### Source excerpt
Lastly, I like a lot of whitespace in my code, even before my eyesight started to get bad. Spaces separate tokens and blank lines separate groups of lines that go together, just as if I were writing prose. This book would certainly be hard to read without paragraph breaks; code has the same problem.

I have my own particular style that I like, but I’m not opposed to using another style. If I edit code or create a patch for somebody else’s code, I try to mimic his style. Remember, consistency is the major factor in good style. Adding my own style to existing code makes it inconsistent.

If you haven’t developed your own style or haven’t had one forced on you, the perlstyle documentation as well as Perl Best Practices by Damian Conway (O’Reilly) can help you set standards for you and your coding team.

perltidy

The perltidy program reformats Perl programs to make them easier to read. Given a mess of code with odd indentation styles (or no indentation at all), little or no whitespace between tokens, and all other manner of obfuscation, perltidy creates something readable.

Here’s a short piece of code that I’ve intentionally written with bad style.[31]I haven’t done anything to obfuscate the program other than remove all the whitespace I could without breaking things:

#!/usr/bin/perl
# yucky
use strict;use warnings;my %Words;while(<>){chomp;s{^\s+}{};s{\s+$}{};
my $line=lc;my @words=split/\s+/,$line;foreach my $word(@words){
$word=~s{\W}{}g;next unless length $word;$Words{$word}++;}}foreach
my $word(sort{$Words{$b}<=>$Words{$a}}keys %Words){last
if $Words{$word}<10;printf"%5d  %s\n",$Words{$word},$word;}

If somebody else handed me this program, could I tell what the program does? I might know what it does, but not how it does it. Certainly I could read it slowly and carefully keep track of things in my head, or I could start to add newlines between statements. That’s work, though, and too much work even for this little program.

I save this program in a file I name yucky and run it through perltidy using its default options. perltidy won’t overwrite my file, but instead creates yucky.tdy with the reformatted code:

$ perltidy yucky

Here’s the result of perltidy’s reformatting, which uses the suggestions from the perlstyle documentation:

#!/usr/bin/perl
# yucky
use strict;
use warnings;
my %Words;
while (<>) {
        chomp;
        s{^\s+}{};
        s{\s+$}{};
        my $line = lc;
        my @words = split /\s+/, $line;
        foreach my $word (@words) {
                $word =~ s{\W}{}g;
                next unless length $word;
                $Words{$word}++;
        }
}
foreach my $word ( sort { $Words{$b} <=> $Words{$a} } keys %Words ) {
        last
          if $Words{$word} < 10;
        printf "%5d  %s\n", $Words{$word}, $word;
}

Maybe I’m partial to the GNU coding style, though, so I want that format instead. I give perltidy the -gnu switch:

$ perltidy -gnu yucky

Now the braces and indentation are a bit different, but it’s still more readable than the original:

#!/usr/bin/perl
# yucky
use strict;
use warnings;
my %Words;
while (<>)

### Material provided
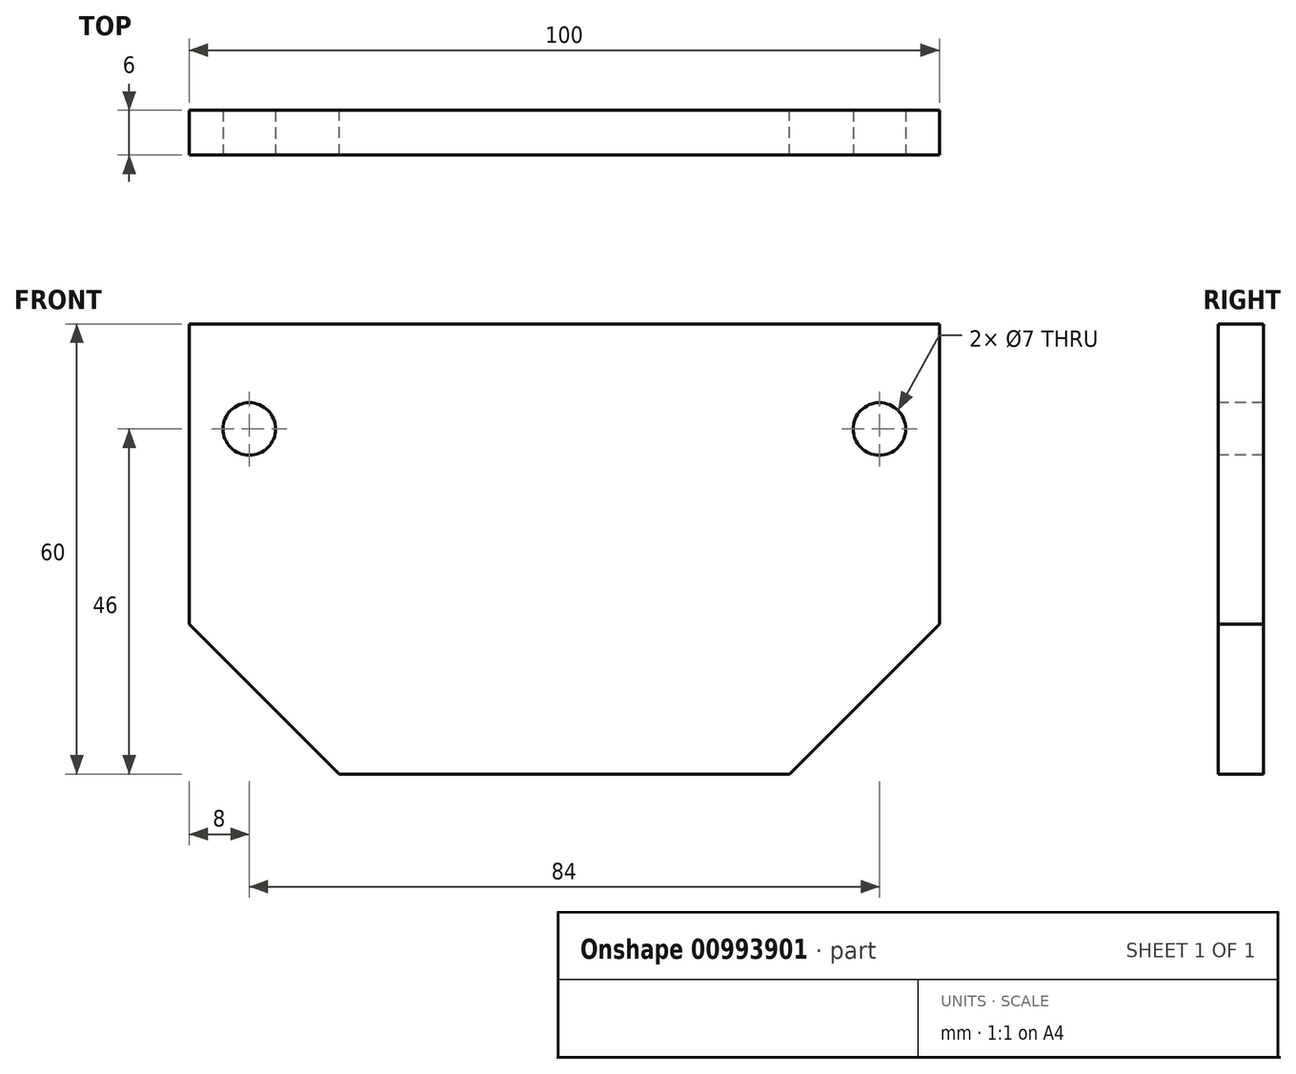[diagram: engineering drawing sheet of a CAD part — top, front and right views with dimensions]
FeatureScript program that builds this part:
annotation { "Feature Type Name" : "Feature", "Feature Type Description" : "" }
export const myFeature = defineFeature(function(context is Context, id is Id, definition is map)
    precondition{}
    {
        {
            var Q0;
            Q0=qCreatedBy(makeId("Front.planeOp"),FACE);
            var sketch = newSketch(context, id + "F0", { "sketchPlane" : qUnion([Q0])});
            skLineSegment(sketch, "E0.bottom", {"start": v(0, 0) * mm, "end": v(100, 0) * mm});
            skLineSegment(sketch, "E0.top", {"start": v(0, 40) * mm, "end": v(100, 40) * mm});
            skLineSegment(sketch, "E0.left", {"start": v(0, 0) * mm, "end": v(0, 40) * mm});
            skLineSegment(sketch, "E0.right", {"start": v(100, 0) * mm, "end": v(100, 40) * mm});
            skLineSegment(sketch, "E1", {"start": v(0, 0) * mm, "end": v(20, -20) * mm});
            skLineSegment(sketch, "E2", {"start": v(20, -20) * mm, "end": v(80, -20) * mm});
            skLineSegment(sketch, "E3", {"start": v(80, -20) * mm, "end": v(100, 0) * mm});
            skSolve(sketch);
        }
        {
            var Q0;
            Q0 = qSketchRegion(id + "F0", true);
            extrude(context, id + "F1", {"entities" : qUnion([Q0]), "depth" : 6 * mm, "offsetDistance" : 25 * mm});
        }
        {
            var Q0;
            Q0=makeQuery(id+"F1.opExtrude","CAP_FACE",FACE,{"disambiguationData":[OSD([sQuery(id+"F0.wireOp",EDGE,"E0.top"),sQuery(id+"F0.wireOp",EDGE,"E0.left"),sQuery(id+"F0.wireOp",EDGE,"E0.right"),sQuery(id+"F0.wireOp",EDGE,"E1"),sQuery(id+"F0.wireOp",EDGE,"E2"),sQuery(id+"F0.wireOp",EDGE,"E3")])],"isStart":false});
            var sketch = newSketch(context, id + "F2", { "sketchPlane" : qUnion([Q0])});
            skCircle(sketch, "E4", {"center": v(8, 26) * mm, "radius": 3.5 * mm});
            skCircle(sketch, "E5", {"center": v(92, 26) * mm, "radius": 3.5 * mm});
            skSolve(sketch);
        }
        {
            var Q0;
            Q0 = qSketchRegion(id + "F2", true);
            extrude(context, id + "F3", {"entities" : qUnion([Q0]), "operationType" : NewBodyOperationType.REMOVE, "endBound" : BoundingType.THROUGH_ALL, "oppositeDirection" : true, "depth" : 25 * mm, "offsetDistance" : 25 * mm});
        }
    });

### Set task 1
In the perltidy excerpt, what file does perltidy create when it reformats the file named yucky?
### Set task 2
Rewrite the records from their first line up to and including the line with "export const myFeature" as a Markdown table with columns n and Line, skipping blank lines and leaving out the picture.
The records have no connection to the perltidy excerpt.

### Worked answer 1
It creates yucky.tdy, which holds the reformatted code.

### Worked answer 2
| n | Line |
|---|---|
| 1 | [diagram: engineering drawing sheet of a CAD part — top, front and right views with dimensions] |
| 2 | FeatureScript program that builds this part: |
| 3 | annotation { "Feature Type Name" : "Feature", "Feature Type Description" : "" } |
| 4 | export const myFeature = defineFeature(function(context is Context, id is Id, definition is map) |